The concentration of ochratoxin A (OTA) in 120 commercial pepper (84 pre-packed and 36 bulk samples), which consist of local and imported white and black pepper in powder and seed form in Malaysia were determined. The objective of the study was to investigate and compare OTA concentration in black pepper and white pepper being commercialized in Malaysia. Determination method was based on HPLC with fluorescence detection coupled with immunoaffinity column clean-up step. Mobile phase consisted of acetonitrile-water-acetic acid (49.5:49.5:1.0, v/v/v), and flow rate was 1 ml/min.

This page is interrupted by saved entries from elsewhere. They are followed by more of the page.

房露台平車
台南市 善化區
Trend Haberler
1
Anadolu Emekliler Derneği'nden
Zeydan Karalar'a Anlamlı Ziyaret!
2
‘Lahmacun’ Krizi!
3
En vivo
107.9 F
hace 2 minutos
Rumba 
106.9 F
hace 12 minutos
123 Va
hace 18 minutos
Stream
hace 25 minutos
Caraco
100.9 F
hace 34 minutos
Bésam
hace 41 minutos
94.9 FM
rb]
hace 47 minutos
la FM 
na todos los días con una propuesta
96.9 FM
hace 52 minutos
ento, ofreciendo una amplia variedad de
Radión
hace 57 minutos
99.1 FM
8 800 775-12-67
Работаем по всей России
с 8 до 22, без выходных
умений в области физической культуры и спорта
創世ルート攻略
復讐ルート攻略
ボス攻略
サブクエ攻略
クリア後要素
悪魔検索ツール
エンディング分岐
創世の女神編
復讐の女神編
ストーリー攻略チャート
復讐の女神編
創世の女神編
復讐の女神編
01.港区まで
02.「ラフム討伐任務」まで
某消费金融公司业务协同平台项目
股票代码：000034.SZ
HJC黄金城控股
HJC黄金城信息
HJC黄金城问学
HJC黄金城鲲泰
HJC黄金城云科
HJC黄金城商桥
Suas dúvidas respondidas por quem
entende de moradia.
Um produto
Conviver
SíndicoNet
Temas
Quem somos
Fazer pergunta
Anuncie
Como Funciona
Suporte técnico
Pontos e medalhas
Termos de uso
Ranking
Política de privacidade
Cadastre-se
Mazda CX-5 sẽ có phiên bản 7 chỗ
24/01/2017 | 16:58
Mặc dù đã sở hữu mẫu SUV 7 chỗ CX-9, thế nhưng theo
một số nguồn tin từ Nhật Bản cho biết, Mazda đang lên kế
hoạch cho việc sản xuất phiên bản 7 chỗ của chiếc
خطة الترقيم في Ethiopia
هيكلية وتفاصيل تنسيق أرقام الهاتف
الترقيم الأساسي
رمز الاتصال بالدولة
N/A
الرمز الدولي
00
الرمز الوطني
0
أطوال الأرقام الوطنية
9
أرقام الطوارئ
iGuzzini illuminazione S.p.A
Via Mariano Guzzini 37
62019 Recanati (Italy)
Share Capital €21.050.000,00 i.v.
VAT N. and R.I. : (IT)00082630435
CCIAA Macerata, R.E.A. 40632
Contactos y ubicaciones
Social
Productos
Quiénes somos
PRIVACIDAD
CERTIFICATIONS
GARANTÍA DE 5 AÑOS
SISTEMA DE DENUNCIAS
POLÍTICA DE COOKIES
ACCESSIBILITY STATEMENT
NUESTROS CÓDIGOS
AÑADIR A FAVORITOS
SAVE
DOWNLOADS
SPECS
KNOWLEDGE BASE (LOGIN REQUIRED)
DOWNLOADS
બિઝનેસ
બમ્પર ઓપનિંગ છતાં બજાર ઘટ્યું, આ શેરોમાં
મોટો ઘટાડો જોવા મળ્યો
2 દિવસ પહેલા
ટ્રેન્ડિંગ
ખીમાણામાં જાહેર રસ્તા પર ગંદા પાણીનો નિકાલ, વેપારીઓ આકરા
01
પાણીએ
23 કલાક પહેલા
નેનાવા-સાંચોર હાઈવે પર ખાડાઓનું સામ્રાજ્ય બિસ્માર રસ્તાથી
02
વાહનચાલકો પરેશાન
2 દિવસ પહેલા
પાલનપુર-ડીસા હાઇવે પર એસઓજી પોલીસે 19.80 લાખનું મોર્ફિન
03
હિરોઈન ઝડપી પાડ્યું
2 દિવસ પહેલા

The LOD was 0.02 ng/g, and the average recovery values of OTA ranged from 79.5 to 92.0% in black pepper and 81.2-90.3% in white pepper. A total of 57 samples (47.5%) were contaminated with OTA ranging from 0.15 to 13.58 ng/g. The results showed that there was a significant difference between type of pepper and brands. OTA concentration in black pepper was significantly higher than white pepper (p < 0.05). The highest concentration of ochratoxin, 13.58 ng/g, was detected in a sample of black pepper seed followed by 12.64 ng/g in a sample of black pepper powder, both were bulk samples purchased from open market.